Until now, the WJC has focused on seeking – and in some instances helped to obtain – restitution of confiscated cash and property belonging to Jews in Eastern European countries.

In wartime Norway, the confiscations were carried out by a group known as the Liquidation Committee for Confiscated Jewish Property.

The committee, which was overseen by High Court Judge Egil Reichborn-Kjennerud, apparently worked so systematically that after the war, Jewish estates were completely erased.

Until the late 1980s, the files of the committee were locked in a cellar in the “Distrikt Prison.”

The documents were subsequently transferred to the Public Records Office, where a graduate student at the University of Bergen, Bjarte Bruland, was the first to examine them.

Based on the files, Bruland concluded last year that Norwegian Nazi soldiers and others “got rich on the Jewish estates.”

In July, when the Norwegian media began carrying the story about the confiscations, the Norwegian Parliament’s Control and Constitution Committee began investigating the issue.

But since that time, “nothing has changed. The Norwegian government has done nothing,” said the WJC official.

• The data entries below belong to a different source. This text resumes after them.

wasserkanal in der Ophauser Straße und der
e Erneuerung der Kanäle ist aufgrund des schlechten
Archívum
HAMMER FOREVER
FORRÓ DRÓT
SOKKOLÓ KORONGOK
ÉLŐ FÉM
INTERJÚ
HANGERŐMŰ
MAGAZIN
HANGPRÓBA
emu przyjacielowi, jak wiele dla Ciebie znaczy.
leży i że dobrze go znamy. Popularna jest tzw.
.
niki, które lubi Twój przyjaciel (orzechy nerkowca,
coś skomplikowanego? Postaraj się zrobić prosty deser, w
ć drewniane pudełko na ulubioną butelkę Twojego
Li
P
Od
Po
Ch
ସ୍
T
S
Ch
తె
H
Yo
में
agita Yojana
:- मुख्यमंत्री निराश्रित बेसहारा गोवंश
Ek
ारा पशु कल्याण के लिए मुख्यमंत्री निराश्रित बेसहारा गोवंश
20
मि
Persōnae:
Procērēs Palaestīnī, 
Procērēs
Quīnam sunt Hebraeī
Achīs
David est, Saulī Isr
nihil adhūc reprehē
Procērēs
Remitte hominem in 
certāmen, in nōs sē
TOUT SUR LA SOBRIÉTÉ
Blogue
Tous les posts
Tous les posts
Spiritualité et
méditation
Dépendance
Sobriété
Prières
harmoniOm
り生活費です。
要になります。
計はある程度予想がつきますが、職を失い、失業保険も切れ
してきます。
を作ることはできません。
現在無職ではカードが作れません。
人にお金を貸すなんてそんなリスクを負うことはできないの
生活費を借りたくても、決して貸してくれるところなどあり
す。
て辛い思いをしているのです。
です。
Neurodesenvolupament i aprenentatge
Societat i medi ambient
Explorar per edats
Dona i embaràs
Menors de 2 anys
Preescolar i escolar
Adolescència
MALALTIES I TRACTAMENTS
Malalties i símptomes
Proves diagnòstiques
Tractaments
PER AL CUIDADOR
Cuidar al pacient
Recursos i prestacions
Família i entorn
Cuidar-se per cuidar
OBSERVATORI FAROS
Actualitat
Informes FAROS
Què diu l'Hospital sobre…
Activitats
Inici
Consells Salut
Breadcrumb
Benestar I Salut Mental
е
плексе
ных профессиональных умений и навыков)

According to preliminary findings in the WJC report, “the property of 1,053 [Norwegian] Jewish families and at least 70 businesses belonging to these families were confiscated.”

“Many Norwegians, not all of them Nazis, lined their pockets at the Jews’ expense,” the report added. “Companies and businesses took advantage of the situation when Jewish property was confiscated and auctioned off or sold at rock-bottom prices.”

When Norway was occupied by the Nazis during World War II, a puppet regime under Vidkun Quisling was established to govern the country.

In October 1942, the Quisling government passed an act calling for the confiscation of “all property of any kind belonging to a Jew.”

The same day, all Jewish men older than 15 who had not already fled Norway were arrested. Roundups of Jewish women and children followed in a few weeks.

Norway had a Jewish population of 1,700 before the war, of whom about 1,000 escaped to Sweden.

The rest were deported to the Auschwitz death camp, where most of them were slaughtered.

Norway today has a Jewish population estimated between 600 and 1,000.

Reacting to the charges in the WJC report, the Norwegian government said it began investigating last fall the issue of making restitution to its Jewish community.

Siverten said Norway made compensations to members of its Jewish community after the war and in 1960.

The problem for the ministry lay in determining “who was and was not compensated” previously, he said, adding that investigators were consulting the National Archives “to clear up the matter.”

In its report, the WJC criticized the Norwegian reparation effort made after the way.

“The reparations office never released any report summarizing the results it achieved,” the report said, nothing that Jewish families who applied to the reparations office were given “mere crumbs of their former property.”

The WJC report added the assessment:”We do know that enormous amounts were taken and that little was returned to survivors.”

Siverten, offering an assurance the investigation would continue, said the ministry was cooperating with the local Jewish community “so they can give us their points of view.”

He said he could not provide an estimate when the ministry’s investigation would be completed.